Kronologi Kejadian: Berawal dari Niat Bunuh Diri
Tragedi berdarah ini terjadi pada Minggu (12/7/2026) dini hari sekitar pukul 03.50 WIB di area base camp ojol, Perumahan Villa Taman Bandara, Dadap, Kosambi. Kepada penyidik, Rahmat Dimas memberikan pengakuan yang mencengangkan mengenai alasannya membawa senjata tajam malam itu.
Pelaku berdalih keluar rumah membawa pisau sebenarnya untuk mengakhiri hidupnya sendiri karena stres menghadapi tuntutan nikah.
Saat melintas di lokasi kejadian, ia melihat korban (ATP) sedang tertidur lelap di luar dengan sepeda motor yang terparkir tanpa penjagaan di sebelahnya. Seketika, niat bunuh diri itu berubah menjadi niat jahat untuk mencuri.

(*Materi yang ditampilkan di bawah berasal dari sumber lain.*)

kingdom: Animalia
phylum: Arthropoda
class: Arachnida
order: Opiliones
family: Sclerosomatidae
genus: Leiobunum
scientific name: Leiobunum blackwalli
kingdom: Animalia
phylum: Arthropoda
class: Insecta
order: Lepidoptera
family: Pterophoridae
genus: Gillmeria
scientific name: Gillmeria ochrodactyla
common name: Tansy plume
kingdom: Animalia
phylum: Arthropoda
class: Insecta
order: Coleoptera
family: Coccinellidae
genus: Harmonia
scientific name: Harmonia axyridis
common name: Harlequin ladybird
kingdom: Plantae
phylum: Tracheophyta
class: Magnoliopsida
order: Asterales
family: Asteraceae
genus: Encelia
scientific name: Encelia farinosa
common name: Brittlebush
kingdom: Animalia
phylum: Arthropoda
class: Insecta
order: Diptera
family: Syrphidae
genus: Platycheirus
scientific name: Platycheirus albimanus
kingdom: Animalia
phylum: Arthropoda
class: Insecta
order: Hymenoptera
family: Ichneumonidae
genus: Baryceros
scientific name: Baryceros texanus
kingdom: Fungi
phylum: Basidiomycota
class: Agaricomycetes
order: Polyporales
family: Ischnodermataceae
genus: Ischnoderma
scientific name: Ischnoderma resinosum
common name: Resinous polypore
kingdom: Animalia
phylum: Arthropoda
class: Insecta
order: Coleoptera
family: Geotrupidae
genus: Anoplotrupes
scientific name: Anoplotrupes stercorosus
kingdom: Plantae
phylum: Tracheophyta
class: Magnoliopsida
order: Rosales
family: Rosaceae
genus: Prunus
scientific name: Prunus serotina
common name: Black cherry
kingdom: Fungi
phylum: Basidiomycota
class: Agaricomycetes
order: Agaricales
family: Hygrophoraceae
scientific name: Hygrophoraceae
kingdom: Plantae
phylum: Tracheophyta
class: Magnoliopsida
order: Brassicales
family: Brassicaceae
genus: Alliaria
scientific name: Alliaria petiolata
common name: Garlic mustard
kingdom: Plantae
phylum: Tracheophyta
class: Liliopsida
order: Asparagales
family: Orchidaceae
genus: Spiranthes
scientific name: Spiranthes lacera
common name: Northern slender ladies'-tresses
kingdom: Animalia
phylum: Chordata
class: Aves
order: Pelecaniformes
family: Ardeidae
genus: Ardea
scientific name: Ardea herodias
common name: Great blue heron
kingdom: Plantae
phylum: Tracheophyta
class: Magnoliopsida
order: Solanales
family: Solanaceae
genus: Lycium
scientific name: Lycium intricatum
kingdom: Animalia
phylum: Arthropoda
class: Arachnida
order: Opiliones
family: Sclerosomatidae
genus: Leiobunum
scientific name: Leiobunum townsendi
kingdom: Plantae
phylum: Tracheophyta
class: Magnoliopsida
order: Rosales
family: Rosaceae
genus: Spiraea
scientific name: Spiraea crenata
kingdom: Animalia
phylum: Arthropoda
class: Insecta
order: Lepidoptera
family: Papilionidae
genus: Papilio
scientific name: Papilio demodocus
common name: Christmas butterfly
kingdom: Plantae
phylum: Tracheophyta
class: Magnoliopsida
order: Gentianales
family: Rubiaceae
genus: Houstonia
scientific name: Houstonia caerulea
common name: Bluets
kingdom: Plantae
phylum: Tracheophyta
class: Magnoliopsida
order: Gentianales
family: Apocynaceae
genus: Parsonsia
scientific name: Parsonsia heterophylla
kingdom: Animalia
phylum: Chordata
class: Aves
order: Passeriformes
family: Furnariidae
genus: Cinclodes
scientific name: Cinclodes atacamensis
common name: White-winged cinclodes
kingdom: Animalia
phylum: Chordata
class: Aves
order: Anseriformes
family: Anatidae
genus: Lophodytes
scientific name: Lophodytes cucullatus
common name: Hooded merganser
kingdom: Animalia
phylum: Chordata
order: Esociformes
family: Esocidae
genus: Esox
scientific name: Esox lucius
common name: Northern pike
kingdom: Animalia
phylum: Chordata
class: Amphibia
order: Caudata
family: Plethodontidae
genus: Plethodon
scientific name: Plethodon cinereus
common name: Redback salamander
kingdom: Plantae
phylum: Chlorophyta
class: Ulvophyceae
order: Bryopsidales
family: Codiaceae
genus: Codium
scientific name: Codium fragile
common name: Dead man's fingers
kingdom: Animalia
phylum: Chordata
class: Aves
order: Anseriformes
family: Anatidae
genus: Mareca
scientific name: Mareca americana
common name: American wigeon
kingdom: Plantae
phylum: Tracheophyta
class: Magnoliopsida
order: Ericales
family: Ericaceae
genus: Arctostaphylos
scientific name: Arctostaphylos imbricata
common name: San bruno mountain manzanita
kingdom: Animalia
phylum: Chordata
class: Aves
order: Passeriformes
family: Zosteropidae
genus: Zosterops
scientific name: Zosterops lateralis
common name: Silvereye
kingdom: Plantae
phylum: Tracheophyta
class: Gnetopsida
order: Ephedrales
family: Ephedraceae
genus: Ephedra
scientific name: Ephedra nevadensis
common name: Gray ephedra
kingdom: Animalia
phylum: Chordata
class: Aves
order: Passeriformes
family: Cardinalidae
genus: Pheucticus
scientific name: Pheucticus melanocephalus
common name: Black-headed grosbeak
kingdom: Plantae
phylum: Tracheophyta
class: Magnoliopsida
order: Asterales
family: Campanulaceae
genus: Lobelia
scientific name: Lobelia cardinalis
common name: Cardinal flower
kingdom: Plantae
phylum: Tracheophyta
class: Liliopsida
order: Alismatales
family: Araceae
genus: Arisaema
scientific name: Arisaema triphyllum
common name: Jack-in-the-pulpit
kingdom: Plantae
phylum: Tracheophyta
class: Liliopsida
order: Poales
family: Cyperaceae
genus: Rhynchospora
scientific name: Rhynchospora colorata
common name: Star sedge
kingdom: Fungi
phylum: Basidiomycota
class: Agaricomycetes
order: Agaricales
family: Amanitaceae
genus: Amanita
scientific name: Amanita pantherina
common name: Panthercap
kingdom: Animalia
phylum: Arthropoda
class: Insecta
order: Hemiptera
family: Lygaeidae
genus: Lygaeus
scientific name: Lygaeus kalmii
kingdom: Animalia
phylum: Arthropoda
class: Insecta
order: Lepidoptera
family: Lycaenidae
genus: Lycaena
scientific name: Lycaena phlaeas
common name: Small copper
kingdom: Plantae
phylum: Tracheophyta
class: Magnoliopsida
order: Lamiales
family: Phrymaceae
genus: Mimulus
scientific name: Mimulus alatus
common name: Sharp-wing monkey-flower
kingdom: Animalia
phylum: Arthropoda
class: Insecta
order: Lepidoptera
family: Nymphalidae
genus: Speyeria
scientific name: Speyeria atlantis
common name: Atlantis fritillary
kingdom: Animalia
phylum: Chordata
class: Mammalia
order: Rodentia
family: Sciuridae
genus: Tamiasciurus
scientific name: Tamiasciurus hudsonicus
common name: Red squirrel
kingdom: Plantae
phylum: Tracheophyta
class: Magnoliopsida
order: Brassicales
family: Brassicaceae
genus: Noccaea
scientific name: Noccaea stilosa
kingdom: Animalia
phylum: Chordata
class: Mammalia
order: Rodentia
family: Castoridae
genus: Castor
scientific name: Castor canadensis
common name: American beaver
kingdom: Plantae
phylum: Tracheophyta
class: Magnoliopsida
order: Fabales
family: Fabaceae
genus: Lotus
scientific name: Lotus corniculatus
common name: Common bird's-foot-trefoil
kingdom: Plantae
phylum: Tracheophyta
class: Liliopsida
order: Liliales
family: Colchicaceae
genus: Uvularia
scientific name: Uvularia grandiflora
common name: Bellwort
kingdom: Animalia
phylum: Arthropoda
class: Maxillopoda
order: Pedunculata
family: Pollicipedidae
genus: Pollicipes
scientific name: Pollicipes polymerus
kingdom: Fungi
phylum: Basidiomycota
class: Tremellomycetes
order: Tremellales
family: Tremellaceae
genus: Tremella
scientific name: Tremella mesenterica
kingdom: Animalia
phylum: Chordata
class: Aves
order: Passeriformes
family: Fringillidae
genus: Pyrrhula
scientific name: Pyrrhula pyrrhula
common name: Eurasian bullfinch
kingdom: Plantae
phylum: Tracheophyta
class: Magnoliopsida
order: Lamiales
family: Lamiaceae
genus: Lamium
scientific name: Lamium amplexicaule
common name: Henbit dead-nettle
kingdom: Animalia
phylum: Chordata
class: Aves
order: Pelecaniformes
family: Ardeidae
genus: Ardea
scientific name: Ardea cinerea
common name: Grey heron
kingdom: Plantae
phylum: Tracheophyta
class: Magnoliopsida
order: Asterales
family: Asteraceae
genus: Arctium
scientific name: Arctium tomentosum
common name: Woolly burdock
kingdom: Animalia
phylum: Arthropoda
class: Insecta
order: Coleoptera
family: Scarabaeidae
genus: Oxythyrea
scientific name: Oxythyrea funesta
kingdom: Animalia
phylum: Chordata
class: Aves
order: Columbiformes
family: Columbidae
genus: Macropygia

Pelaku kemudian mendekati korban dan mencoba merogoh kantong celananya untuk mengambil kunci motor. Namun, korban mendadak terbangun dan langsung memberikan perlawanan. Panik aksinya tepergok, Rahmat tanpa ampun menusukkan pisau yang dibawanya berkali-kali ke tubuh korban hingga tewas. Setelah itu, ia kabur membawa motor dan ponsel korban.
Pelaku Melawan, Resmob Lakukan Tindakan Tegas Terukur
Setelah melakukan perburuan intensif, tim Subdit Resmob Polda Metro Jaya akhirnya berhasil melacak keberadaan pelaku. Rahmat Dimas ditangkap pada Selasa (14/7/2026) dini hari sekitar pukul 00.30 WIB di sebuah rumah kontrakan di Jalan Bunderan Kamal, Kamal Muara, Penjaringan, Jakarta Utara.
Namun, pelarian Rahmat harus berakhir tragis. Saat hendak diamankan oleh petugas, ia mencoba melakukan perlawanan dan berusaha kabur dari kepungan.
“Pelaku melakukan perlawanan terhadap anggota yang melakukan penangkapan dan pengejaran, sehingga kami dari Subdit Resmob Polda Metro Jaya melakukan tindakan tegas terukur (tembakan) terhadap pelaku tersebut,” tegas Kompol Arief.
Akibat tindakan tegas tersebut, pelaku dibawa ke markas Polda Metro Jaya dengan kondisi kedua kaki yang sudah diperban akibat terjangan timah panas petugas. Rahmat kini harus mempertanggungjawabkan perbuatan sadisnya di hadapan hukum.